▶ Given exercise 1: In the RAID design thread, what was the first engine option offered for the small plane?
▶ Given exercise 2: Please write what comes next in the RAID design thread, picking up after its last sentence.

▶ Quoted text:

===

[Bioclusters] Urgent advice on RAID design requested

Fri Jan 19 13:48:57 EST 2007

On 1/19/07, Joe Landman <landman at scalableinformatics.com> wrote:

> Malay wrote:
>
> > Interesting discussion everyone. My limited experience says given the
> > price of redundant but cheap systems and reliable but expensive system,
> > one should go for cheapest systems that serves your purpose and
> > redundancy than reliable and more expensive system. To elaborate, two
>
> There is a story running around about this.  Some airplane manufacturer
> built a small plane with your choice of engines.  First engine was a
> single (unknown manufacturer) high quality and more expensive turboprop.
>   Second was a dual (also unknown manufacturer) "reasonable" quality
> piston engine.  Turns out that the company sold the benefits of "cheaper
> but redundant" to its audience.  The buyers who purchased them, looked
> at the statistics for failures, noted that even with the redundant pair,
> if one failed, you were pretty much in quite a bit of trouble.

===

▶ Entries shown:

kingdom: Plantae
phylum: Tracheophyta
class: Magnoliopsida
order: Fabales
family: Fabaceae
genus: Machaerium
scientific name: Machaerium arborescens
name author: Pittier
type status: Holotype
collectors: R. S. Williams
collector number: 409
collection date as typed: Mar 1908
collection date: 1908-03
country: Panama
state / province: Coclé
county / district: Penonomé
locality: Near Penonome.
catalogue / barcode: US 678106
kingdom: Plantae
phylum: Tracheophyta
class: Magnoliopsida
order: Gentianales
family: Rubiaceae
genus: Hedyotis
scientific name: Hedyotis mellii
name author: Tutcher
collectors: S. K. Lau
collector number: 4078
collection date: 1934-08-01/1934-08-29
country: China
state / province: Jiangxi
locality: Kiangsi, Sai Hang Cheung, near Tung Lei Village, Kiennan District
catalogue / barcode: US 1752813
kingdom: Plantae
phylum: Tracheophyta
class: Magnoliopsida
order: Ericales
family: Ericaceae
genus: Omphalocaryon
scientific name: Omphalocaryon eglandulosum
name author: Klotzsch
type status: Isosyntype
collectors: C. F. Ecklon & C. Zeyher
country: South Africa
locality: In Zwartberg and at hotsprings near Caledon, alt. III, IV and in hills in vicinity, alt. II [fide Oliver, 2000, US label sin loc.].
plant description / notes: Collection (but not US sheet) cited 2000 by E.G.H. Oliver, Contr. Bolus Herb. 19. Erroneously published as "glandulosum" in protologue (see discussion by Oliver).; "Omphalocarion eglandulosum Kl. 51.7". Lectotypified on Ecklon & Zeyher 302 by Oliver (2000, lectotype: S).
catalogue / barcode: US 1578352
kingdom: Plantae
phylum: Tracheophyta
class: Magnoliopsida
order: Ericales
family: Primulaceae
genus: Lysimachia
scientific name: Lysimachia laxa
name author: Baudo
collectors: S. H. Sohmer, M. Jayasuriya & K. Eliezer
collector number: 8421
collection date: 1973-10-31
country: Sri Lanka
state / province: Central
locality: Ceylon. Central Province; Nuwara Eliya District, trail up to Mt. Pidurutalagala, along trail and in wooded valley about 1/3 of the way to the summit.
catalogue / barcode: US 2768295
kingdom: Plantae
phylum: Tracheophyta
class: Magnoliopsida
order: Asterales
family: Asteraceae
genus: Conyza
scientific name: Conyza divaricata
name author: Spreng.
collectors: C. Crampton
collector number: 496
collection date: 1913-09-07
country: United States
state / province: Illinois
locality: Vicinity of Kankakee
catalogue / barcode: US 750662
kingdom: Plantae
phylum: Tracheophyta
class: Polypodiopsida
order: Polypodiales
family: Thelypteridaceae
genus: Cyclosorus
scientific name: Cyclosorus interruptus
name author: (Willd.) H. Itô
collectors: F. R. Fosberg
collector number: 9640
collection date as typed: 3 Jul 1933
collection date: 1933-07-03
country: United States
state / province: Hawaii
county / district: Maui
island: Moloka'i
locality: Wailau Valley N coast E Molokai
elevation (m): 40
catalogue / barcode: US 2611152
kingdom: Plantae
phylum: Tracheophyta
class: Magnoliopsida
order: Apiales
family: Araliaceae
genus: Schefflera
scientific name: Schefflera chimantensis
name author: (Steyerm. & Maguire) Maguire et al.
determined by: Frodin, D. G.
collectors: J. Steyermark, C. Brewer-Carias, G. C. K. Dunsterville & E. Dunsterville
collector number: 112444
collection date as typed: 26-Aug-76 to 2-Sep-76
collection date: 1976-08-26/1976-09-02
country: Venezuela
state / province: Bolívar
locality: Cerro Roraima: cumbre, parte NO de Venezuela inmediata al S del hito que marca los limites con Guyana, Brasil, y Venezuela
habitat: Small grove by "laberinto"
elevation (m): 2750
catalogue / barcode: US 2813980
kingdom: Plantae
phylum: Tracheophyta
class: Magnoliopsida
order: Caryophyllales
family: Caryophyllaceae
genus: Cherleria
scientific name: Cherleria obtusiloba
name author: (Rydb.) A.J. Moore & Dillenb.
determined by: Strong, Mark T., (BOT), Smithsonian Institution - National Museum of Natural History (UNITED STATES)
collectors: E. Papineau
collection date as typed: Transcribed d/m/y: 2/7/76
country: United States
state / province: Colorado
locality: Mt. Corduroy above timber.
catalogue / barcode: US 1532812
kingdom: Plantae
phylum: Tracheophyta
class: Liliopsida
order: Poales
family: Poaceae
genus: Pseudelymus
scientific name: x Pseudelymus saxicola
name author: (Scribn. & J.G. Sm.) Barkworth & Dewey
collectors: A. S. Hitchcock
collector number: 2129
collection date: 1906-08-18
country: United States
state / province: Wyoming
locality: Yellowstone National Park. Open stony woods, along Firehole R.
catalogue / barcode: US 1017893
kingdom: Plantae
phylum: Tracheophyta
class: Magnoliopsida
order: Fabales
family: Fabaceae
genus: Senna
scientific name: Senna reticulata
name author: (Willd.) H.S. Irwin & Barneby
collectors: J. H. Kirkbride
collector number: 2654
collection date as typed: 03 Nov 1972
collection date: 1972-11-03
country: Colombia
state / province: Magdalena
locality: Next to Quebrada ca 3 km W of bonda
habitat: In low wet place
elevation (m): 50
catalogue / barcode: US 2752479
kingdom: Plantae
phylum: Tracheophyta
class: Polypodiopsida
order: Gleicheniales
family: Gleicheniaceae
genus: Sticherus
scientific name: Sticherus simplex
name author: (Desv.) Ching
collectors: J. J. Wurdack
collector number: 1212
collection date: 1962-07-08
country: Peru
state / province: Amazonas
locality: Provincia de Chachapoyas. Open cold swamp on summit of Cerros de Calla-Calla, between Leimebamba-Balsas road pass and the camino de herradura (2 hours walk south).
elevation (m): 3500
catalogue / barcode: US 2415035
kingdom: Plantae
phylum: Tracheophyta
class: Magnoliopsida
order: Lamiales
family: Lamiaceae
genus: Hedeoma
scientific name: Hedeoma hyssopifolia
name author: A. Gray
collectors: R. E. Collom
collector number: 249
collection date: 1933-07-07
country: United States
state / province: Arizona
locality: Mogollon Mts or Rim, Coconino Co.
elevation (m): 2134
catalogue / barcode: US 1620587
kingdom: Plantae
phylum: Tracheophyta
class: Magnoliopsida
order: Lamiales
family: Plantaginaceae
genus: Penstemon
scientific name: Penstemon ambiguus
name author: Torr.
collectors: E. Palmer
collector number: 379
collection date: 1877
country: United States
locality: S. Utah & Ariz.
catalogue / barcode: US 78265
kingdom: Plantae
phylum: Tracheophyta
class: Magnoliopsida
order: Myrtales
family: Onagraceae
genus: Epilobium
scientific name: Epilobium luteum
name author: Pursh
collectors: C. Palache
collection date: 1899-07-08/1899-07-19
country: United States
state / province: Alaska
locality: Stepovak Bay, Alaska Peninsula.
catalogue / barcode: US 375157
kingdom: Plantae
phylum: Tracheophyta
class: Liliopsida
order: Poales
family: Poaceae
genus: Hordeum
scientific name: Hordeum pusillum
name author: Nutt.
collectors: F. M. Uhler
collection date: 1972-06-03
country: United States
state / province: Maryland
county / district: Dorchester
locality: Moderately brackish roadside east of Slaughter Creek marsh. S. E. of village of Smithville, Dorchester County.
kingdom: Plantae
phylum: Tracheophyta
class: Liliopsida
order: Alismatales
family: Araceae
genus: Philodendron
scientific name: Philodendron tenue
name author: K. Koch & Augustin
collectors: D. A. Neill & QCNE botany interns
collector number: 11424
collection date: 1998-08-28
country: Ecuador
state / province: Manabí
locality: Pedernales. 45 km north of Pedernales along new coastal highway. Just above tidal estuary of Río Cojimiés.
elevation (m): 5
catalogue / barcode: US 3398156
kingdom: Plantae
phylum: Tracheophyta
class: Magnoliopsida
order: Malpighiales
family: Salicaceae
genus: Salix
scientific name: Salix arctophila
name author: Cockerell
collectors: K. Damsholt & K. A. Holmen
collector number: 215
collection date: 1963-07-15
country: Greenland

===

▶ Answer 1: A single high-quality, more expensive turboprop.

▶ Answer 2:
MTBF is a statistical measure based on failure rates for a large
number of fresh units.  You may have a component with 10 year MTBF
that whose mechanical bits will wear out in 5 years.  Vendors have
become very adept at designing hardware that wears out a couple days
after the warranty expires.  I hear horror stories about the 2nd disk
failing while rebuilding a RAID, but how many sites have a schedule to
replace drives before they actually fail in service rather that
waiting until the first one fails.  I've experienced too many cases
where a number of identical parts (disks, power supplies, fans) in
workstations purchased at the same time all fail at roughly the same
time.  Sometimes there is a trigger event (A/C failure) that stresses
systems within limits that they would handle when new, but after 2-3
years cooling fans are less effective due to dust buildup, added
components have increased heat production in the machine room, etc. so
you get a cluster of failures.  Rebuilding a RAID is also a stressor.

> The point being, if you are going to bet your life, or your data on
> something, it makes sense to go with hard data as compared to speculation.
>
> The cheapest drives around, Maxtors and their ilk have seen failure
> rates higher than 3-4% in desktop and other apps.  Sure, you will save a
> buck or two on the front end (acquisition).  Unless you can tolerate
> data loss, do you want to deal with the impact on the back end?  Without
>   trying to FUD here, how much precisely is your data worth, how many
> thousands or millions of dollars (or euros, or ...) have been spent
> collecting it?  Once you frame the question in terms of how much risk
> you can afford, you start looking at how to ameliorate the risk.
>
> There are simple, (relatively) inexpensive methods.  N+1 supplies adds
> *marginal* additional cost to a unit.  Using better drives (notice I
> didn't say FC/SCSI/SATA), adds minute costs to the unit.  Using
> intelligent redundancy (RAID6 with hot spares, mirrored,...) reduces
> risk at an increase in cost.

So does a sensible schedule to replace older units before they fail.
For organizations where unscheduled downtime is expensive, the
benefits include being able to schedule  replacements to minimize
disruptions.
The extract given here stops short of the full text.